If, in fact, the brightness of the visible sun is not affected by the gloom and darkness of the grave, if it is not defiled by filth from the sewers, is there any wonder that the most high and infinite Spirit should touch ever so lightly with his splendor the dark and squalid hearts of certain men, only to remain clean and unsullied in his own purity? Anyone who ordains, therefore, and is guilty of any crime--whether he is proud, or lustful, whether he is a murderer, or even a simonist--he is, indeed, tainted and undoubtedly steeped in deadly leprosy, but the gift of God that is passed on through him is defiled by no one's corruption, nor infected by anyone's disease. That which flows through the minister is pure, and passes to a fertile soil, clean and limpid. Holy Church, to be sure, is a garden of delights, a spiritual paradise, watered by a river of heaven's choicest gifts. Let us assume, therefore, that wicked priests are like channels made of stone; in channels of stone water makes nothing grow until after flowing through them it pours out on fertile, cultivated fields. Even though the passing years should successively produce many unworthy priests, so that both they that ordain and they that are ordained are found equally corrupt, this living fountain is, nevertheless, is not restrained from flowing through the glade of the Church to the end of time, and from this fountain not only the ranks of the priesthood but all who are reborn in Christ raise to their lips the cup of salvation. Through priests, to be sure, baptism and holy oil come to us, as well as every dispensing of the sacraments of the Church.

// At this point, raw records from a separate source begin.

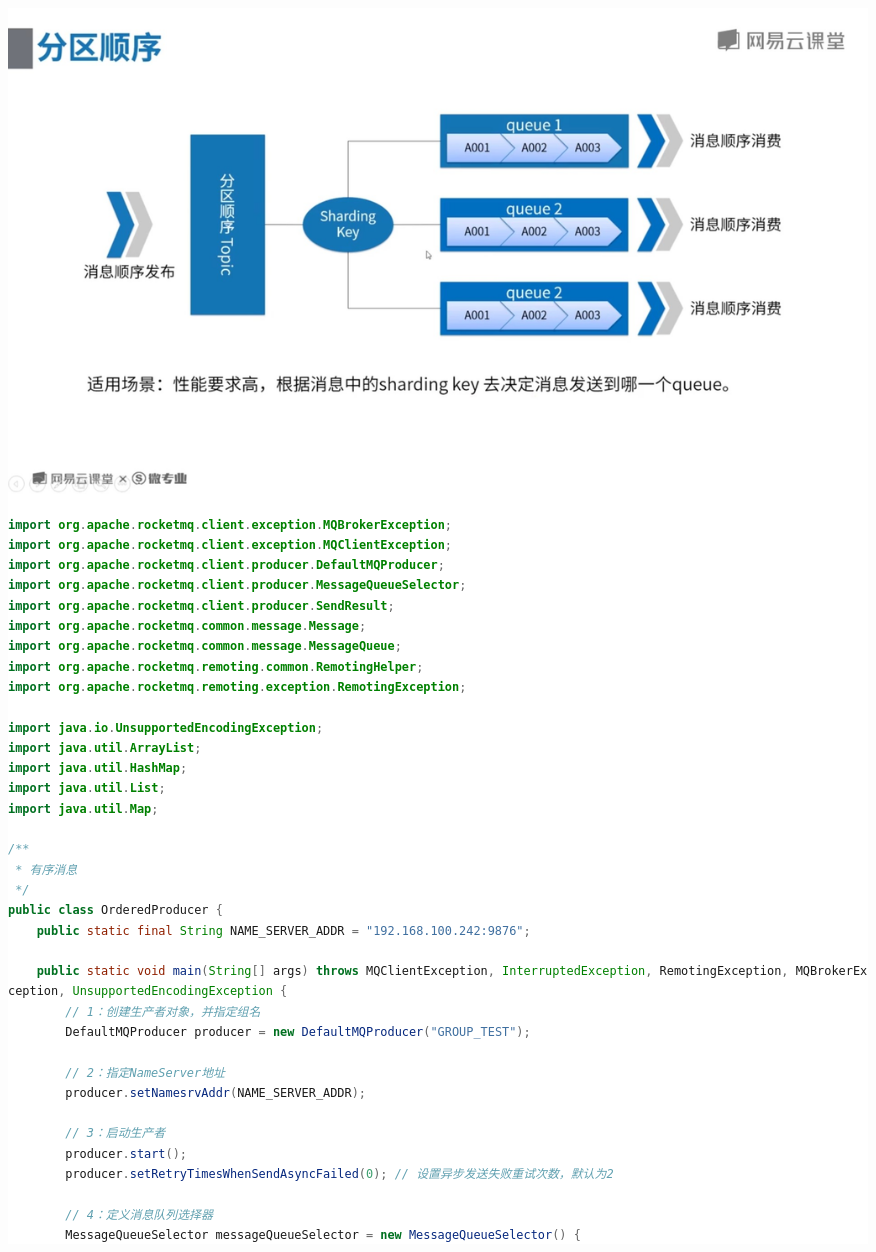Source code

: ![](./assets/NeteaseCloud/Middleware/86.jpg)
```java
import org.apache.rocketmq.client.exception.MQBrokerException;
import org.apache.rocketmq.client.exception.MQClientException;
import org.apache.rocketmq.client.producer.DefaultMQProducer;
import org.apache.rocketmq.client.producer.MessageQueueSelector;
import org.apache.rocketmq.client.producer.SendResult;
import org.apache.rocketmq.common.message.Message;
import org.apache.rocketmq.common.message.MessageQueue;
import org.apache.rocketmq.remoting.common.RemotingHelper;
import org.apache.rocketmq.remoting.exception.RemotingException;

import java.io.UnsupportedEncodingException;
import java.util.ArrayList;
import java.util.HashMap;
import java.util.List;
import java.util.Map;

/**
 * 有序消息
 */
public class OrderedProducer {
    public static final String NAME_SERVER_ADDR = "192.168.100.242:9876";

    public static void main(String[] args) throws MQClientException, InterruptedException, RemotingException, MQBrokerException, UnsupportedEncodingException {
        // 1：创建生产者对象，并指定组名
        DefaultMQProducer producer = new DefaultMQProducer("GROUP_TEST");

        // 2：指定NameServer地址
        producer.setNamesrvAddr(NAME_SERVER_ADDR);

        // 3：启动生产者
        producer.start();
        producer.setRetryTimesWhenSendAsyncFailed(0); // 设置异步发送失败重试次数，默认为2

        // 4：定义消息队列选择器
        MessageQueueSelector messageQueueSelector = new MessageQueueSelector() {

```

[St. Peter Damian, Letter 40, Peter Damian: Letters 31-60, Blum, tr., Catholic University of America Press (Washington, DC: 1990) pp. 139-140. This letter is more commonly known as the Liber gratissimus, a title given it by St. Peter himself, and it is the most important Latin discussion of ordination prior to the thirteenth century.]

The image of stone channels is drawn from St. Augustine, although St. Peter is deliberately generalizing the point, since Augustine in context is only considering the integrity of baptism. Whereas Augustine was addressing people who were insisting on rebaptism of those who had had Christian baptism, Peter is addressing people who were insisting on reordination of those who had become ordained through simony; earlier in the work he argues that baptism and orders are closely connected in how they distribute grace. From Augustine's Tractates on the Gospel of John, Tractate 5.15:

[H]e who is a proud minister is reckoned with the devil; but the gift of Christ is not contaminated, which flows through him pure, which passes through him liquid, and comes to the fertile earth. Suppose that he is stony, that he cannot from water rear fruit; even through the stony channel the water passes, the water passes to the garden beds; in the stony channel it causes nothing to grow, but nevertheless it brings much fruit to the gardens. For the spiritual virtue of the sacrament is like the light: both by those who are to be enlightened is it received pure, and if it passes through the impure it is not stained. Let the ministers be by all means righteous, and seek not their own glory, but His glory whose ministers they are; let them not say, The baptism is mine; for it is not theirs.